### Goal
Express every line of the data below as a Markdown table with the columns Row and Line, numbering the rows and skipping blank lines. Leave the pictures out.

### Data supplied
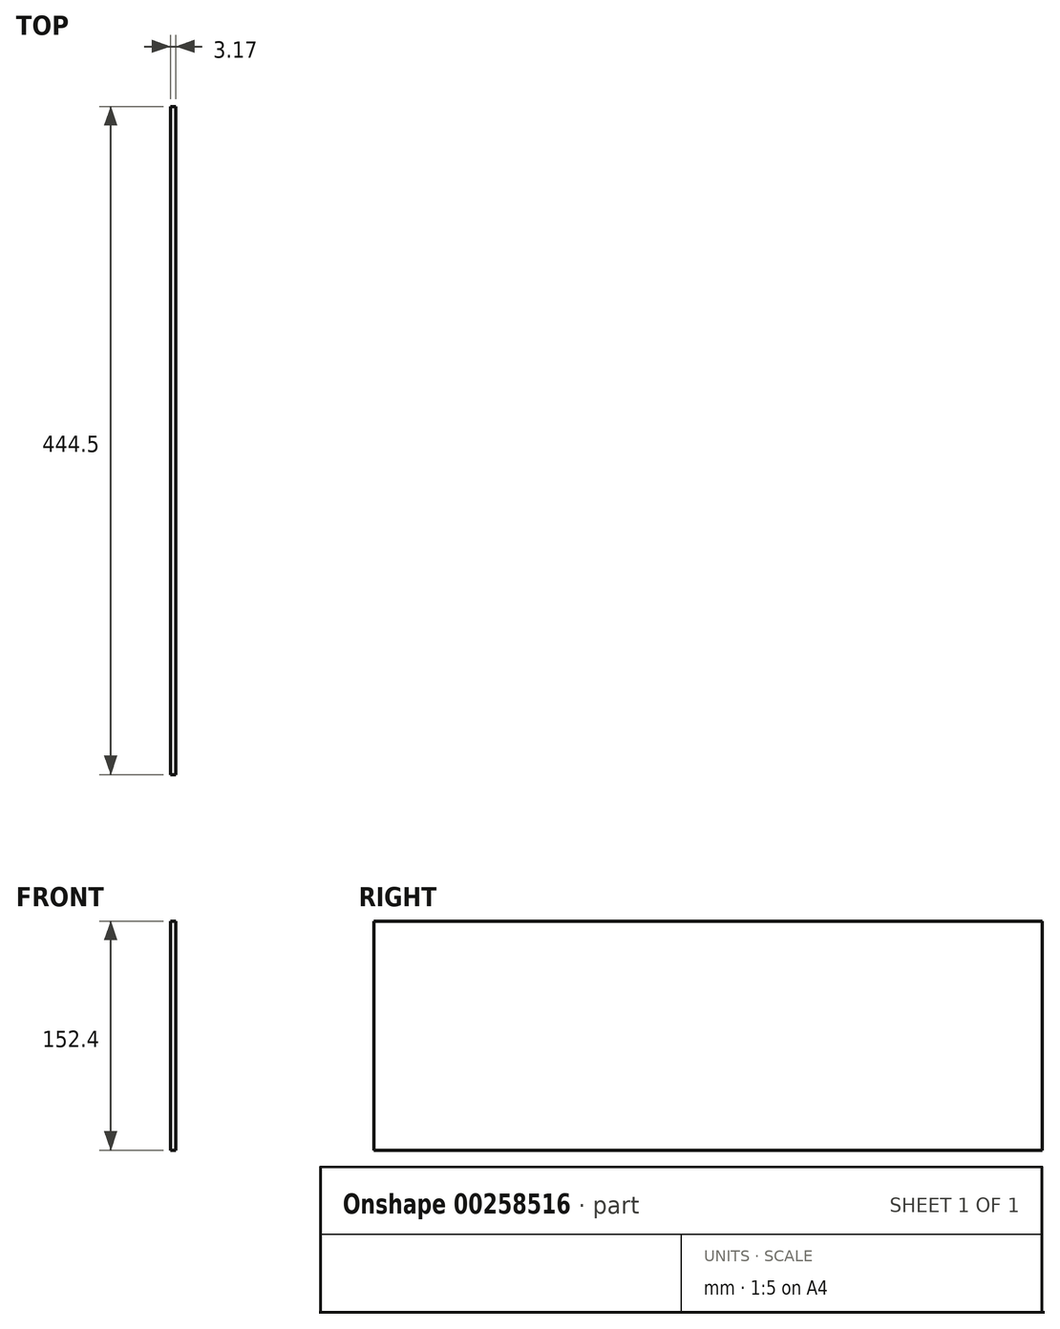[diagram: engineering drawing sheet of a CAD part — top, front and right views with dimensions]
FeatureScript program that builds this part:
annotation { "Feature Type Name" : "Feature", "Feature Type Description" : "" }
export const myFeature = defineFeature(function(context is Context, id is Id, definition is map)
    precondition{}
    {
        {
            var Q0;
            Q0=qCreatedBy(makeId("Right.planeOp"),FACE);
            var sketch = newSketch(context, id + "F0", { "sketchPlane" : qUnion([Q0])});
            skLineSegment(sketch, "E0.bottom", {"start": v(222.25, 76.2) * mm, "end": v(-222.25, 76.2) * mm});
            skLineSegment(sketch, "E0.top", {"start": v(222.25, -76.2) * mm, "end": v(-222.25, -76.2) * mm});
            skLineSegment(sketch, "E0.left", {"start": v(222.25, 76.2) * mm, "end": v(222.25, -76.2) * mm});
            skLineSegment(sketch, "E0.right", {"start": v(-222.25, 76.2) * mm, "end": v(-222.25, -76.2) * mm});
            skPoint(sketch, "E0.middle", {"position": v(0, 0) * mm});
            skSolve(sketch);
        }
        {
            var Q0;
            Q0 = qSketchRegion(id + "F0", true);
            extrude(context, id + "F1", {"entities" : qUnion([Q0]), "depth" : 3.17 * mm});
        }
    });
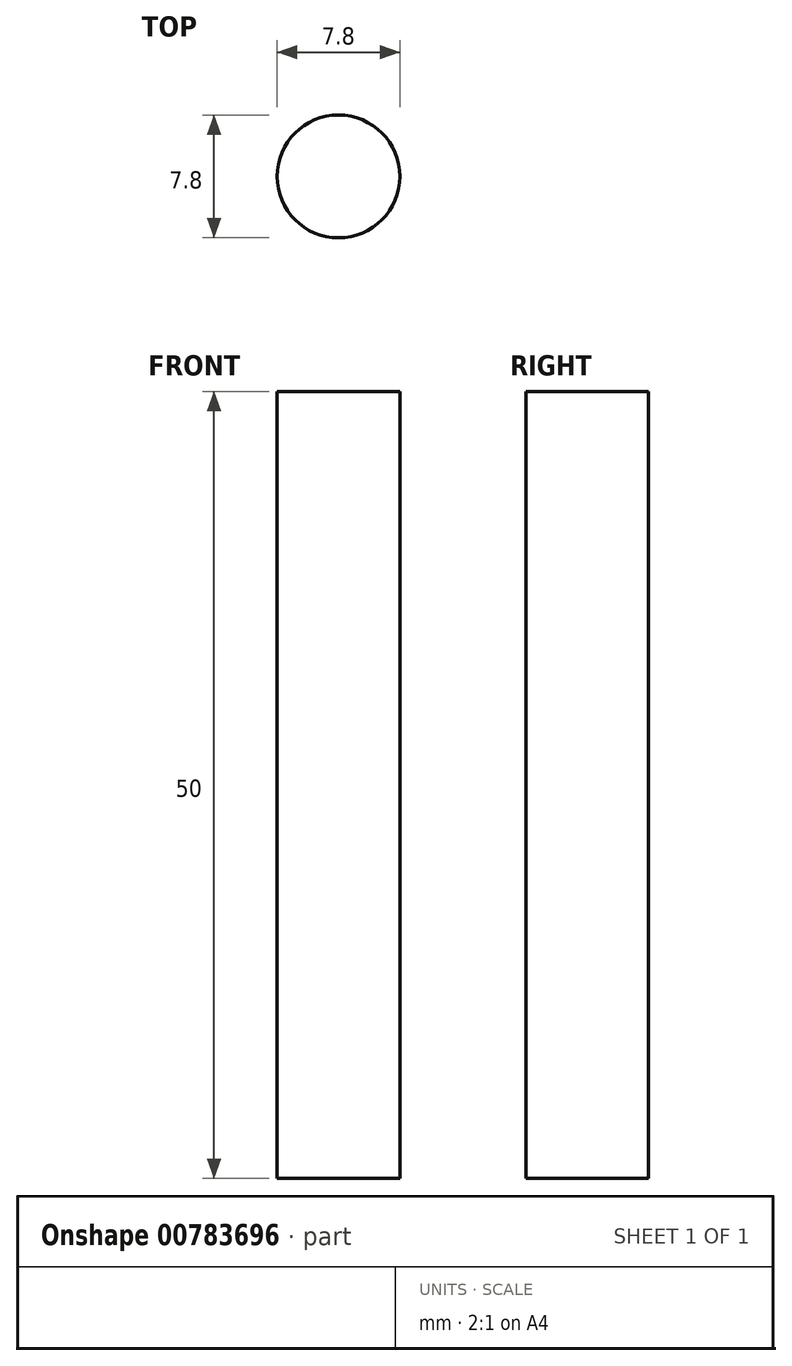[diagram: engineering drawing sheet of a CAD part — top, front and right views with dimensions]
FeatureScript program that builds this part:
annotation { "Feature Type Name" : "Feature", "Feature Type Description" : "" }
export const myFeature = defineFeature(function(context is Context, id is Id, definition is map)
    precondition{}
    {
        {
            var Q0;
            Q0=qCreatedBy(makeId("Top.planeOp"),FACE);
            var sketch = newSketch(context, id + "F0", { "sketchPlane" : qUnion([Q0])});
            skCircle(sketch, "E0", {"center": v(0, 0) * mm, "radius": 3.9 * mm});
            skSolve(sketch);
        }
        {
            var Q0;
            Q0=makeQuery(id+"F0.imprint","IMPRINT",FACE,{"disambiguationData":[TD([[makeQuery(id+"F0.imprint","IMPRINT",EDGE,{"derivedFrom":sQuery(id+"F0.wireOp",EDGE,"E0")}),1.0]])]});
            extrude(context, id + "F1", {"entities" : qUnion([Q0]), "depth" : 50 * mm, "offsetDistance" : 25.4 * mm});
        }
    });
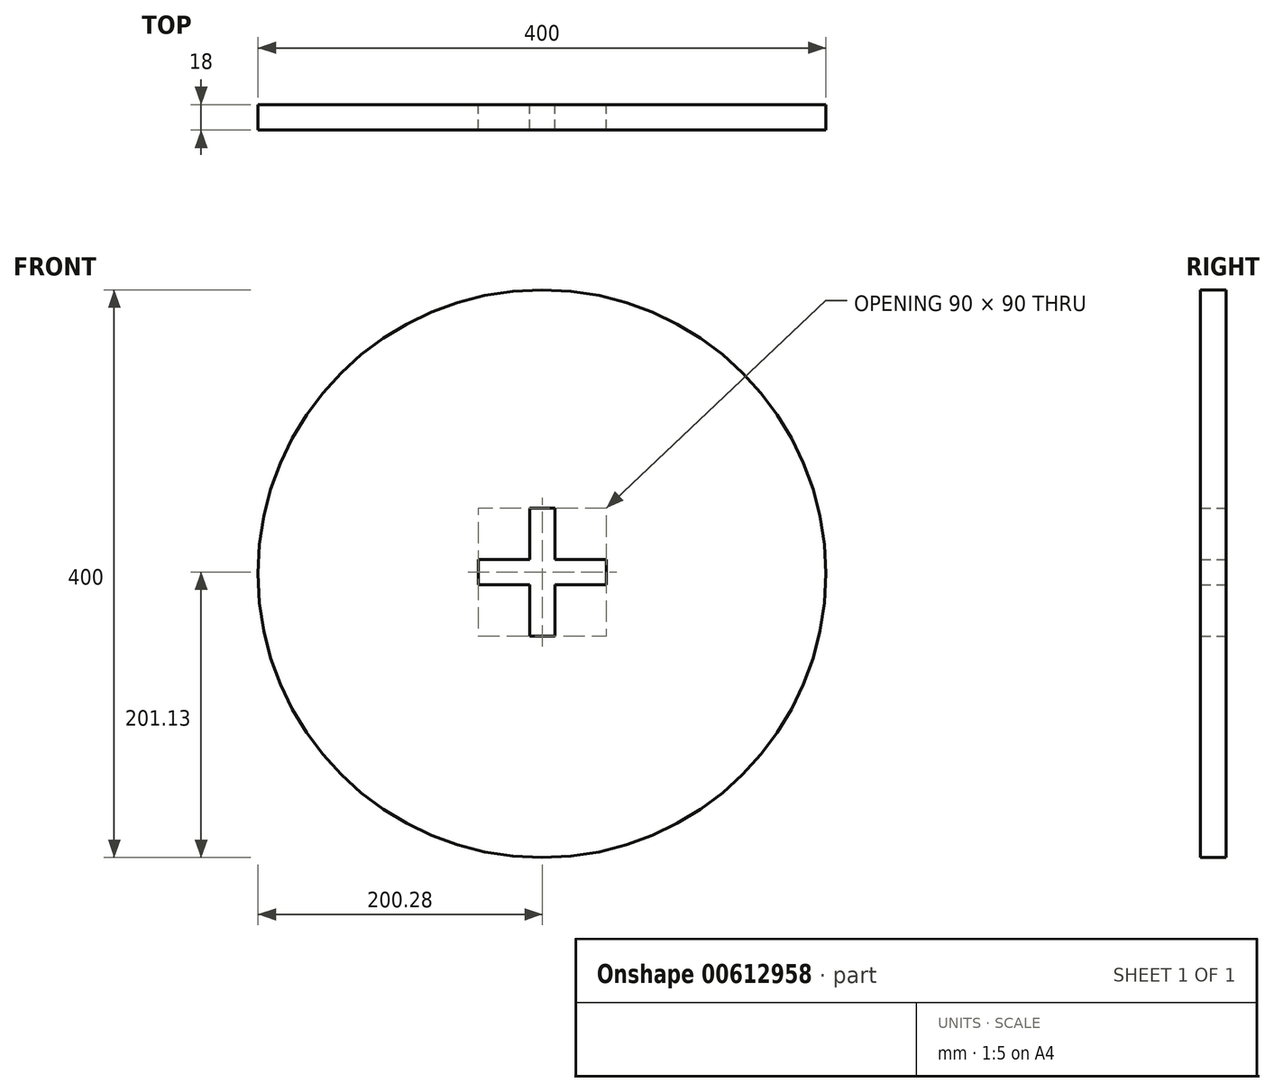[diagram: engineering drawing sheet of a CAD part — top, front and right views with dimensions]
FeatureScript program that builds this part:
annotation { "Feature Type Name" : "Feature", "Feature Type Description" : "" }
export const myFeature = defineFeature(function(context is Context, id is Id, definition is map)
    precondition{}
    {
        {
            var Q0;
            Q0=qCreatedBy(makeId("Front.planeOp"),FACE);
            var sketch = newSketch(context, id + "F0", { "sketchPlane" : qUnion([Q0])});
            skCircle(sketch, "E0", {"center": v(-0.28, -1.13) * mm, "radius": 200 * mm});
            skLineSegment(sketch, "E1.bottom", {"start": v(9, -45) * mm, "end": v(-9, -45) * mm});
            skLineSegment(sketch, "E1.top", {"start": v(9, 45) * mm, "end": v(-9, 45) * mm});
            skLineSegment(sketch, "E1.left", {"start": v(9, -45) * mm, "end": v(9, -9) * mm});
            skLineSegment(sketch, "E1.right", {"start": v(-9, -45) * mm, "end": v(-9, -9) * mm});
            skPoint(sketch, "E1.middle", {"position": v(0, 0) * mm});
            skLineSegment(sketch, "E2.bottom", {"start": v(45, -9) * mm, "end": v(9, -9) * mm});
            skLineSegment(sketch, "E2.top", {"start": v(45, 9) * mm, "end": v(9, 9) * mm});
            skLineSegment(sketch, "E2.left", {"start": v(45, -9) * mm, "end": v(45, 9) * mm});
            skLineSegment(sketch, "E2.right", {"start": v(-45, -9) * mm, "end": v(-45, 9) * mm});
            skLineSegment(sketch, "E3.trimOffspring", {"start": v(-9, 9) * mm, "end": v(-45, 9) * mm});
            skLineSegment(sketch, "E4.trimOffspring", {"start": v(-9, -9) * mm, "end": v(-45, -9) * mm});
            skLineSegment(sketch, "E5.trimOffspring", {"start": v(-9, 9) * mm, "end": v(-9, 45) * mm});
            skLineSegment(sketch, "E6.trimOffspring", {"start": v(9, 9) * mm, "end": v(9, 45) * mm});
            skSolve(sketch);
        }
        {
            var Q0;
            Q0=makeQuery(id+"F0.imprint","IMPRINT",FACE,{"disambiguationData":[TD([[makeQuery(id+"F0.imprint","IMPRINT",EDGE,{"derivedFrom":sQuery(id+"F0.wireOp",EDGE,"E0")}),1.0]])]});
            extrude(context, id + "F1", {"entities" : qUnion([Q0]), "depth" : 18 * mm, "offsetDistance" : 25 * mm});
        }
    });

### Problem solution
| Row | Line |
|---|---|
| 1 | [diagram: engineering drawing sheet of a CAD part — top, front and right views with dimensions] |
| 2 | FeatureScript program that builds this part: |
| 3 | annotation { "Feature Type Name" : "Feature", "Feature Type Description" : "" } |
| 4 | export const myFeature = defineFeature(function(context is Context, id is Id, definition is map) |
| 5 |     precondition{} |
| 6 |     { |
| 7 |         { |
| 8 |             var Q0; |
| 9 |             Q0=qCreatedBy(makeId("Right.planeOp"),FACE); |
| 10 |             var sketch = newSketch(context, id + "F0", { "sketchPlane" : qUnion([Q0])}); |
| 11 |             skLineSegment(sketch, "E0.bottom", {"start": v(222.25, 76.2) * mm, "end": v(-222.25, 76.2) * mm}); |
| 12 |             skLineSegment(sketch, "E0.top", {"start": v(222.25, -76.2) * mm, "end": v(-222.25, -76.2) * mm}); |
| 13 |             skLineSegment(sketch, "E0.left", {"start": v(222.25, 76.2) * mm, "end": v(222.25, -76.2) * mm}); |
| 14 |             skLineSegment(sketch, "E0.right", {"start": v(-222.25, 76.2) * mm, "end": v(-222.25, -76.2) * mm}); |
| 15 |             skPoint(sketch, "E0.middle", {"position": v(0, 0) * mm}); |
| 16 |             skSolve(sketch); |
| 17 |         } |
| 18 |         { |
| 19 |             var Q0; |
| 20 |             Q0 = qSketchRegion(id + "F0", true); |
| 21 |             extrude(context, id + "F1", {"entities" : qUnion([Q0]), "depth" : 3.17 * mm}); |
| 22 |         } |
| 23 |     }); |
| 24 | [diagram: engineering drawing sheet of a CAD part — top, front and right views with dimensions] |
| 25 | FeatureScript program that builds this part: |
| 26 | annotation { "Feature Type Name" : "Feature", "Feature Type Description" : "" } |
| 27 | export const myFeature = defineFeature(function(context is Context, id is Id, definition is map) |
| 28 |     precondition{} |
| 29 |     { |
| 30 |         { |
| 31 |             var Q0; |
| 32 |             Q0=qCreatedBy(makeId("Top.planeOp"),FACE); |
| 33 |             var sketch = newSketch(context, id + "F0", { "sketchPlane" : qUnion([Q0])}); |
| 34 |             skCircle(sketch, "E0", {"center": v(0, 0) * mm, "radius": 3.9 * mm}); |
| 35 |             skSolve(sketch); |
| 36 |         } |
| 37 |         { |
| 38 |             var Q0; |
| 39 |             Q0=makeQuery(id+"F0.imprint","IMPRINT",FACE,{"disambiguationData":[TD([[makeQuery(id+"F0.imprint","IMPRINT",EDGE,{"derivedFrom":sQuery(id+"F0.wireOp",EDGE,"E0")}),1.0]])]}); |
| 40 |             extrude(context, id + "F1", {"entities" : qUnion([Q0]), "depth" : 50 * mm, "offsetDistance" : 25.4 * mm}); |
| 41 |         } |
| 42 |     }); |
| 43 | [diagram: engineering drawing sheet of a CAD part — top, front and right views with dimensions] |
| 44 | FeatureScript program that builds this part: |
| 45 | annotation { "Feature Type Name" : "Feature", "Feature Type Description" : "" } |
| 46 | export const myFeature = defineFeature(function(context is Context, id is Id, definition is map) |
| 47 |     precondition{} |
| 48 |     { |
| 49 |         { |
| 50 |             var Q0; |
| 51 |             Q0=qCreatedBy(makeId("Front.planeOp"),FACE); |
| 52 |             var sketch = newSketch(context, id + "F0", { "sketchPlane" : qUnion([Q0])}); |
| 53 |             skCircle(sketch, "E0", {"center": v(-0.28, -1.13) * mm, "radius": 200 * mm}); |
| 54 |             skLineSegment(sketch, "E1.bottom", {"start": v(9, -45) * mm, "end": v(-9, -45) * mm}); |
| 55 |             skLineSegment(sketch, "E1.top", {"start": v(9, 45) * mm, "end": v(-9, 45) * mm}); |
| 56 |             skLineSegment(sketch, "E1.left", {"start": v(9, -45) * mm, "end": v(9, -9) * mm}); |
| 57 |             skLineSegment(sketch, "E1.right", {"start": v(-9, -45) * mm, "end": v(-9, -9) * mm}); |
| 58 |             skPoint(sketch, "E1.middle", {"position": v(0, 0) * mm}); |
| 59 |             skLineSegment(sketch, "E2.bottom", {"start": v(45, -9) * mm, "end": v(9, -9) * mm}); |
| 60 |             skLineSegment(sketch, "E2.top", {"start": v(45, 9) * mm, "end": v(9, 9) * mm}); |
| 61 |             skLineSegment(sketch, "E2.left", {"start": v(45, -9) * mm, "end": v(45, 9) * mm}); |
| 62 |             skLineSegment(sketch, "E2.right", {"start": v(-45, -9) * mm, "end": v(-45, 9) * mm}); |
| 63 |             skLineSegment(sketch, "E3.trimOffspring", {"start": v(-9, 9) * mm, "end": v(-45, 9) * mm}); |
| 64 |             skLineSegment(sketch, "E4.trimOffspring", {"start": v(-9, -9) * mm, "end": v(-45, -9) * mm}); |
| 65 |             skLineSegment(sketch, "E5.trimOffspring", {"start": v(-9, 9) * mm, "end": v(-9, 45) * mm}); |
| 66 |             skLineSegment(sketch, "E6.trimOffspring", {"start": v(9, 9) * mm, "end": v(9, 45) * mm}); |
| 67 |             skSolve(sketch); |
| 68 |         } |
| 69 |         { |
| 70 |             var Q0; |
| 71 |             Q0=makeQuery(id+"F0.imprint","IMPRINT",FACE,{"disambiguationData":[TD([[makeQuery(id+"F0.imprint","IMPRINT",EDGE,{"derivedFrom":sQuery(id+"F0.wireOp",EDGE,"E0")}),1.0]])]}); |
| 72 |             extrude(context, id + "F1", {"entities" : qUnion([Q0]), "depth" : 18 * mm, "offsetDistance" : 25 * mm}); |
| 73 |         } |
| 74 |     }); |